Gelar Sarjana: Stereotip Sukses Seseorang
Apabila kita mencermati pertumbuhan generasi muda era virtual reality, kita akan dengan mudah menemukan kreasi digital di jagat maya yang berisi ajakan untuk melanjutkan jenjang pendidikan. Hal ini kontras dengan generasi awal internet, sekitar 2 dekade lalu, motivasi untuk melanjutkan pendidikan berasal dari latar belakang keluarga.
Bagi mereka yang berasal dari keluarga menengah ke bawah, menjadi sarjana bukanlah prioritas sebagaimana memenuhi kebutuhan sehari-hari. Generasi di awal tahun 2000-an berkuliah karena dorongan yang kuat untuk mengikuti promosi di tempatnya bekerja.

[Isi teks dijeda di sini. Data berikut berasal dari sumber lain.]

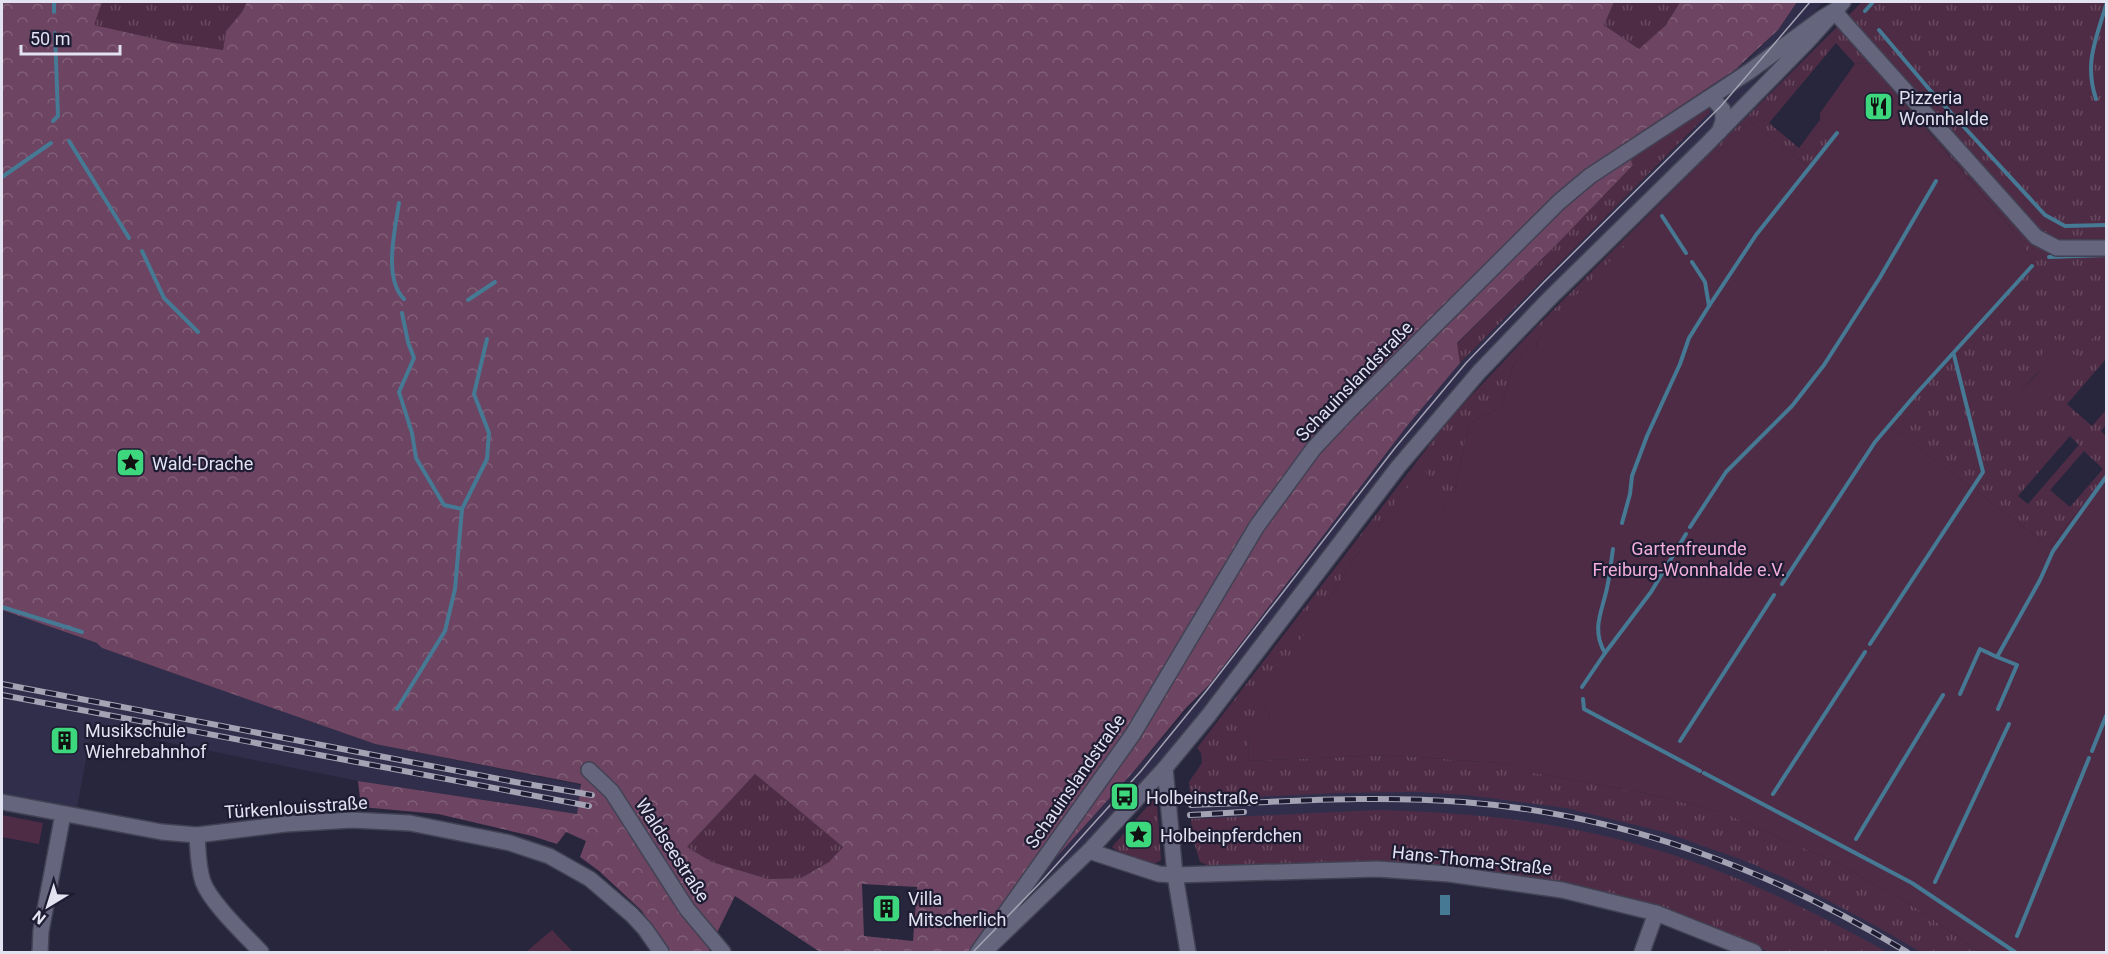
<svg xmlns="http://www.w3.org/2000/svg" width="2108" height="954" font-family="Roboto,sans-serif">
<style>
.built{fill:#302e4b}
.grass{fill:url(#grass-tufts);fill-rule:evenodd}
.forest{fill:url(#forest-crowns);fill-rule:evenodd}
.garden{fill:#4f2c45}
.water{fill:#457994}
.lines{fill:none;stroke-linecap:round;stroke-linejoin:round}
.stream{stroke:#457994;stroke-width:4}
.minor-casing{stroke:#424254;stroke-width:18}
.secondary-casing{stroke:#424254;stroke-width:18}
.minor{stroke:#65657e;stroke-width:15}
.secondary{stroke:#65657e;stroke-width:15}
.tram{stroke:#a3a3b4;stroke-width:1.5}
.rail-casing{stroke:#a3a3b4;stroke-width:6}
.rail{stroke:#1e1c32;stroke-width:4;stroke-dasharray:11;stroke-linecap:butt}
.labels{text-anchor:middle;dominant-baseline:central;stroke-width:4.5;stroke-linejoin:round;paint-order:stroke}
.poi-label{font-size:18px;fill:#e2e2f1;stroke:#1e1c32;text-anchor:start}
.street-label{font-size:18px;fill:#e2e2f1;stroke:#1e1c32}
.park-label{font-size:18px;fill:#f2addc;stroke:#1e1c32}
</style>
<defs>
<pattern id="grass-tufts" width="24" height="20" patternUnits="userSpaceOnUse" patternTransform="scale(1.5)"><rect width="24" height="20" fill="#4f2c45"/><path d="M3 7l-1-3M5 7V3M7 7l1-3M15 17l-1-3M17 17v-4M19 17l1-3" fill="none" stroke="#684a60"/></pattern>
<pattern id="forest-crowns" width="20" height="18" patternUnits="userSpaceOnUse" patternTransform="scale(1.5)"><rect width="20" height="18" fill="#6d4461"/><path d="M2 6a3 3 0 1 1 6 0M12 15a3 3 0 1 1 6 0" fill="none" stroke="#825f78"/></pattern>
</defs>
<rect width="100%" height="100%" fill="#27263c"/>
<g class="built">
<polygon points="1797,2 1823,2 1733,107 1551,289 1170,754 1008,928 1025,892 1134,771 1209,685 1407,426 1460,363 1693,130 1709,107 1704,90 1749,59 1778,30"/>
<polygon points="2,610 97,643 103,648 375,744 581,785 577,814 358,781 92,727 77,808 2,794"/>
<polygon points="1319,758 1510,764 1980,952 1808,952 1332,833 1192,836 1189,782 1202,763"/>
</g>
<g class="grass">
<polygon points="102,2 247,2 242,12 226,31 223,51 174,43 93,25"/>
<polygon points="1614,2 1680,2 1666,25 1639,49 1604,25"/>
<path d="M 1862,2 L 2106,2 L 2106,321 L 2099,313 L 2087,343 L 2106,326 L 2106,359 L 2067,404 L 2092,426 L 2106,410 L 2106,425 L 2101,431 L 2106,436 L 2106,476 L 2050,547 L 1888,424 L 2033,264 L 2021,240 L 1871,63 L 1855,64 L 1836,43 L 1769,123 L 1799,148 L 1820,120 L 1838,132 L 1809,167 L 1750,121 L 1544,328 L 1535,347 L 1530,345 L 1513,366 L 1501,407 L 1474,421 L 1469,425 L 1454,493 L 1454,512 L 1446,511 L 1423,468 L 1352,562 L 1331,596 L 1259,700 L 1266,707 L 1270,717 L 1268,722 L 1249,733 L 1248,761 L 1392,755 L 1510,764 L 1519,770 L 1644,793 L 1722,812 L 1835,862 L 1915,907 L 1980,952 L 1921,952 L 1865,920 L 1791,881 L 1748,862 L 1664,832 L 1566,808 L 1466,795 L 1416,792 L 1336,793 L 1191,800 L 1189,782 L 1202,763 L 1201,753 L 1197,748 L 1444,426 L 1470,397 L 1535,328 ZM 2033,365 L 2058,389 L 2009,404 L 2039,371 ZM 2070,436 L 2079,445 L 2028,504 L 2018,496 ZM 2084,451 L 2103,469 L 2070,507 L 2050,490 Z"/>
<polygon points="1704,90 1710,112 1460,363 1457,344 1561,240 1633,165 1623,144"/>
<polygon points="755,774 843,847 829,862 801,878 768,879 712,862 687,847"/>
<path d="M 1153,800 L 1157,803 L 1161,860 C 1149,871 1123,855 1112,847 Z"/>
<path d="M 1377,810 C 1472,812 1568,822 1660,851 C 1740,875 1814,912 1887,952 L 1769,952 L 1657,907 L 1561,884 L 1214,868 L 1200,862 L 1192,836 L 1191,819 Z"/>
</g>
<path class="forest" d="M 2,2 L 102,2 L 94,25 L 174,43 L 223,50 L 226,31 L 242,12 L 247,2 L 1614,2 L 1604,25 L 1639,49 L 1666,25 L 1680,2 L 1797,2 L 1778,30 L 1736,69 L 1623,144 L 1633,165 L 1561,240 L 1457,343 L 1460,363 L 1407,426 L 1209,685 L 1185,709 L 1134,771 L 1025,892 L 1018,889 L 969,952 L 820,952 L 735,896 L 710,947 L 709,952 L 670,952 L 641,910 L 599,871 L 580,857 L 586,841 L 566,832 L 557,844 L 532,836 L 438,814 L 361,807 L 358,781 L 577,814 L 581,784 L 375,744 L 102,648 L 97,643 L 2,610 ZM 755,774 L 843,847 L 829,862 L 801,878 L 768,879 L 712,862 L 687,847 ZM 862,884 L 917,887 L 913,941 L 864,936 Z"/>
<g class="garden">
<polygon points="1870,63 2021,240 2033,264 1888,424 2050,547 2106,476 2106,952 1980,952 1915,907 1835,862 1722,812 1644,793 1519,770 1510,764 1392,755 1248,761 1249,732 1268,722 1270,717 1266,707 1258,700 1331,596 1352,562 1423,467 1446,511 1454,511 1454,493 1469,425 1474,421 1501,407 1513,366 1530,345 1536,346 1543,328 1750,121 1809,167 1837,132 1820,120 1820,113 1855,64"/>
<polygon points="2083,296 2092,306 2075,321 2066,310"/>
<polygon points="2099,313 2106,321 2106,326 2087,343 2077,332"/>
<polygon points="2057,339 2080,360 2056,386 2058,389 2028,422 2008,404 2039,372 2032,365"/>
<polygon points="2,815 43,823 39,844 2,837"/>
<polygon points="552,930 573,952 526,952"/>
</g>
<rect class="water" x="1440" y="895" width="10" height="20"/>
<g class="lines">
<g class="stream">
<polyline points="1865,11 1873,2"/>
<polyline points="54,12 54,2"/>
<polyline points="1879,30 1929,89 2045,215 2065,226 2106,225"/>
<path d="M 2096,99 C 2084,63 2096,40 2106,5"/>
<polyline points="53,121 58,116 55,33"/>
<polyline points="69,141 129,238"/>
<polyline points="2,177 51,143"/>
<path d="M 399,203 C 395,230 383,278 404,299"/>
<polyline points="1662,216 1686,253"/>
<polyline points="142,251 164,298 198,332"/>
<polyline points="2049,257 2106,255"/>
<polyline points="468,300 495,282"/>
<polyline points="1709,306 1756,235 1837,133"/>
<polyline points="402,313 408,342 414,358 399,392 412,433 416,458 444,505 462,509"/>
<polyline points="1622,523 1630,494 1632,476 1647,436 1680,364 1689,338 1709,306 1705,282 1692,262"/>
<polyline points="1690,527 1726,472 1792,406 1824,365 1879,279 1936,181"/>
<polyline points="1782,584 1875,442 1916,394 2032,266"/>
<polyline points="2,607 82,632"/>
<polyline points="1870,644 1983,472 1954,355"/>
<polyline points="1605,653 1651,592 1686,534"/>
<path d="M 1582,687 L 1605,653 C 1591,629 1602,612 1607,588 C 1610,575 1611,562 1613,549"/>
<polyline points="1960,694 1980,649 1997,657"/>
<polyline points="1583,699 1584,709 1700,771"/>
<polyline points="397,709 445,631 455,589 462,509 487,459 489,433 474,394 487,339"/>
<polyline points="1998,709 2017,665 1997,657 2040,580 2053,551 2106,477"/>
<polyline points="1680,741 1774,595"/>
<polyline points="2092,751 2106,716"/>
<polyline points="1704,773 1912,883 2015,952"/>
<polyline points="1773,794 1865,652"/>
<polyline points="1856,839 1943,695"/>
<polyline points="1935,882 2009,724"/>
<polyline points="2017,936 2089,758"/>
</g>
<defs>
<g id="minor">
<polyline points="1834,11 2036,237 2057,248 2106,248"/>
<polyline points="1165,768 1175,875 1188,952"/>
<polyline points="589,770 612,792 687,909 723,952"/>
<polyline points="2,802 162,832 197,835 286,824 352,820 410,823 510,843 549,856 590,879 632,915 645,929 661,952"/>
<path d="M 197,835 C 198,850 198,867 203,882 C 211,903 245,935 261,952"/>
<polyline points="1089,851 1159,874 1175,875 1377,869 1449,874 1562,890 1656,913 1754,952"/>
<polyline points="40,952 41,931 63,814"/>
<polyline points="1642,952 1656,913"/>
</g>
<g id="secondary">
<polyline points="1709,98 1715,101 1723,110 1723,121 1719,132"/>
<polyline points="986,950 1089,851 1165,768 1208,716 1398,467 1479,372 1550,298 1706,145 1807,42 1843,2"/>
<polyline points="978,952 1133,734 1257,526 1314,448 1348,412 1559,202 1590,176 1750,71 1822,18 1834,11"/>
</g>
</defs>
<use href="#minor" class="minor-casing"/>
<use href="#secondary" class="secondary-casing"/>
<use href="#minor" class="minor"/>
<use href="#secondary" class="secondary"/>
<polyline class="tram" points="973,952 1039,884 1141,771 1207,690 1395,448 1466,363 1543,283 1721,106 1810,2"/>
<defs>
<g id="rail">
<polyline points="2,684 515,782 592,795"/>
<polyline points="2,695 589,806"/>
<path d="M 1191,805 C 1282,802 1372,795 1463,802 C 1621,814 1772,870 1907,952"/>
<polyline points="1190,815 1244,812"/>
</g>
</defs>
<use href="#rail" class="rail-casing"/>
<use href="#rail" class="rail"/>
</g>
<defs>
<symbol id="restaurant-square" viewBox="-11 -11 22 22"><rect x="-9" y="-9" width="18" height="18" rx="4" fill="#3dd77e" stroke="#1e1c32"/><path d="M-5-6h1v4h1v-4h1v4h1v-4h1v5L-1.5 .5V6h-2V.5L-5-1ZM5-6V6H3V1.5H1.5Q1.5-4 5-6Z" fill="#111"/></symbol>
<symbol id="sight-square" viewBox="-11 -11 22 22"><rect x="-9" y="-9" width="18" height="18" rx="4" fill="#3dd77e" stroke="#1e1c32"/><path d="M0-6L1.8-2.2L6-1.7L2.9 1.2L3.7 5.4L0 3.3L-3.7 5.4L-2.9 1.2L-6-1.7L-1.8-2.2Z" fill="#111"/></symbol>
<symbol id="building-square" viewBox="-11 -11 22 22"><rect x="-9" y="-9" width="18" height="18" rx="4" fill="#3dd77e" stroke="#1e1c32"/><path d="M-4-6H4V6H1V3H-1V6H-4ZM-2.5-4.3h1.7v1.8h-1.7ZM.8-4.3h1.7v1.8H.8ZM-2.5-1h1.7V.8h-1.7ZM.8-1h1.7V.8H.8Z" fill="#111"/></symbol>
<symbol id="bus-square" viewBox="-11 -11 22 22"><rect x="-9" y="-9" width="18" height="18" rx="4" fill="#3dd77e" stroke="#1e1c32"/><path d="M-5-6H5V4H4V6H2V4H-2V6H-4V4H-5ZM-3.5-4V0h7V-4ZM-3.5 1.2v1.5H-2V1.2ZM2 1.2v1.5H3.5V1.2Z" fill="#111"/></symbol>
</defs>
<g fill-rule="evenodd">
<use href="#restaurant-square" x="1862" y="90" width="33" height="33"/>
<use href="#sight-square" x="114" y="446" width="33" height="33"/>
<use href="#building-square" x="48" y="724" width="33" height="33"/>
<use href="#bus-square" x="1108" y="780" width="33" height="33"/>
<use href="#sight-square" x="1122" y="818" width="33" height="33"/>
<use href="#building-square" x="870" y="892" width="33" height="33"/>
</g>
<g class="labels">
<g class="poi-label">
<text x="1899" y="97">Pizzeria<tspan x="1899" dy="21">Wonnhalde</tspan></text>
<text x="152" y="463">Wald-Drache</text>
<text x="85" y="730">Musikschule<tspan x="85" dy="21">Wiehrebahnhof</tspan></text>
<text x="1146" y="797">Holbeinstraße</text>
<text x="1160" y="835">Holbeinpferdchen</text>
<text x="908" y="898">Villa<tspan x="908" dy="21">Mitscherlich</tspan></text>
</g>
<g class="street-label">
<text transform="translate(1354 381) rotate(-46)">Schauinslandstraße</text>
<text transform="translate(1075 781) rotate(-55)">Schauinslandstraße</text>
<text transform="translate(296 807) rotate(-4)">Türkenlouisstraße</text>
<text transform="translate(673 850) rotate(57)">Waldseestraße</text>
<text transform="translate(1472 860) rotate(6)">Hans-Thoma-Straße</text>
</g>
<g class="park-label">
<text x="1689" y="548">Gartenfreunde<tspan x="1689" dy="21">Freiburg-Wonnhalde e.V.</tspan></text>
</g>
</g>
<rect width="2108" height="954" fill="none" stroke="#e2e2f1" stroke-width="6"/>
<g transform="translate(48 906) rotate(218)" stroke="#1e1c32" stroke-width="4.5" paint-order="stroke">
<path d="M0-4.5L10 22L0 15L-10 22Z" fill="#e2e2f1"/>
<text y="-9" font-size="16" font-weight="bold" text-anchor="middle" fill="#e2e2f1">N</text>
</g>
<path d="M21 45v9h99v-9" fill="none" stroke="#e2e2f1" stroke-width="3"/>
<text x="30" y="45" font-size="18" fill="#e2e2f1" stroke="#1e1c32" stroke-width="4.5" paint-order="stroke">50 m</text>
</svg>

Saat itu, kualifikasi penerimaan calon pekerja tidak selalu menuntut adanya gelar di belakang nama. Rata-rata generasi muda di tahun 2000-an hanya menyandang gelar diploma dengan masa pendidikan paling lama tiga tahun.
Di masa sekarang, dimana pertumbuhan raksasa industri modal merangkak naik, prioritas hidup seseorang pun berubah. Agar dapat bekerja di perusahaan ternama dengan posisi staf, generasi muda paska pandemi rela berbondong-bondong mengikuti berbagai seleksi demi bisa berkuliah di kampus yang terafiliasi dengan korporat ternama.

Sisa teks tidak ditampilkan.